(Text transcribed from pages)

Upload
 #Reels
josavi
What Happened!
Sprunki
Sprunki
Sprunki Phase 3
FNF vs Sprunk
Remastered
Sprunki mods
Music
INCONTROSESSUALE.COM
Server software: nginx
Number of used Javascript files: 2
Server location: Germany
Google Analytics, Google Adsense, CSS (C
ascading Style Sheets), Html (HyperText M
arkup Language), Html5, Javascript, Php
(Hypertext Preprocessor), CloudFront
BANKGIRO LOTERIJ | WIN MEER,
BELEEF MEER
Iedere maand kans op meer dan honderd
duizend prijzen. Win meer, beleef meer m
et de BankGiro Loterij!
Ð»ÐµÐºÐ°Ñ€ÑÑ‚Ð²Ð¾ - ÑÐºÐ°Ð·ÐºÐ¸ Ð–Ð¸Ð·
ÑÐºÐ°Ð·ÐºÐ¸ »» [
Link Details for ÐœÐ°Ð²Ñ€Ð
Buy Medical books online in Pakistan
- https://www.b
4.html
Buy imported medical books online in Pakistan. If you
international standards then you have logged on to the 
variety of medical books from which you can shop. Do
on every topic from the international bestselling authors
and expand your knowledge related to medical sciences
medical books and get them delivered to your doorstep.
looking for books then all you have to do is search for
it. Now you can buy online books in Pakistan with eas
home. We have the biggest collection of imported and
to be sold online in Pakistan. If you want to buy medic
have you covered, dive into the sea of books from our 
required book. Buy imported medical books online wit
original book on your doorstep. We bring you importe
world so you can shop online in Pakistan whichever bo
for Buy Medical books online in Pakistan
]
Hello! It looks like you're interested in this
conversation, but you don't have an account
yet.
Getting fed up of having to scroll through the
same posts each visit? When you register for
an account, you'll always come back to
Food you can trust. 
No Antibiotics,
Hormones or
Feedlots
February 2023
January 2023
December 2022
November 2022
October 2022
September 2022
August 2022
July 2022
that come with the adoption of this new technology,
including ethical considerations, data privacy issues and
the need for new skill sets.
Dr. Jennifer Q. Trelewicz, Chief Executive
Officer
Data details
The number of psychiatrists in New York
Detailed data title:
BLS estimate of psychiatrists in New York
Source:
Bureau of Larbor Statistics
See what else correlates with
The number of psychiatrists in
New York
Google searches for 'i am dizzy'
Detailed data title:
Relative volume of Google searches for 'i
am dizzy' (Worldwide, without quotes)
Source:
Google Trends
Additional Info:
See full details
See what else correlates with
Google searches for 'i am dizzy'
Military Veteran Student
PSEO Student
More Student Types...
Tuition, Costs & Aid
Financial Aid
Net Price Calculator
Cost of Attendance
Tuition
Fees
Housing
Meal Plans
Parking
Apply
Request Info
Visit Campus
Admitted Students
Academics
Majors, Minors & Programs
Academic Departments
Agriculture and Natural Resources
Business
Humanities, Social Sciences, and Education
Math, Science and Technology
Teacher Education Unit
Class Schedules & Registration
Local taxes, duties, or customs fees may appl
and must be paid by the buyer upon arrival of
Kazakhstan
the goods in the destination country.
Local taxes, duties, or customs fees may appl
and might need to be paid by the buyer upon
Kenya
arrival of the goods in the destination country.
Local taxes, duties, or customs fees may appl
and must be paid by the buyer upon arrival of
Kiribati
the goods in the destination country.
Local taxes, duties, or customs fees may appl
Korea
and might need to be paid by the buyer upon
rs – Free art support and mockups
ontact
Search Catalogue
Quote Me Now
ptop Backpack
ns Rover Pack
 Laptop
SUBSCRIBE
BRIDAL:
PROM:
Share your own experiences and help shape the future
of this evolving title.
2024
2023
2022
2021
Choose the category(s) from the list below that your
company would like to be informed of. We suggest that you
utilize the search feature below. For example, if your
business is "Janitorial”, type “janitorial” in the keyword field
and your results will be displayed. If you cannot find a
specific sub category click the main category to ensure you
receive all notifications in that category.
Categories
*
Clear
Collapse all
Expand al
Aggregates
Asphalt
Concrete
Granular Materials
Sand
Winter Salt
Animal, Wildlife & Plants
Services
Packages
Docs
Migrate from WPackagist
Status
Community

What the exercise asks | Reproduce word for word everything from the start of the entries down to the line containing "arkup Language), Html5, Javascript, Php", including that line.

Solution |
Upload
 #Reels
josavi
What Happened!
Sprunki
Sprunki
Sprunki Phase 3
FNF vs Sprunk
Remastered
Sprunki mods
Music
INCONTROSESSUALE.COM
Server software: nginx
Number of used Javascript files: 2
Server location: Germany
Google Analytics, Google Adsense, CSS (C
ascading Style Sheets), Html (HyperText M
arkup Language), Html5, Javascript, Php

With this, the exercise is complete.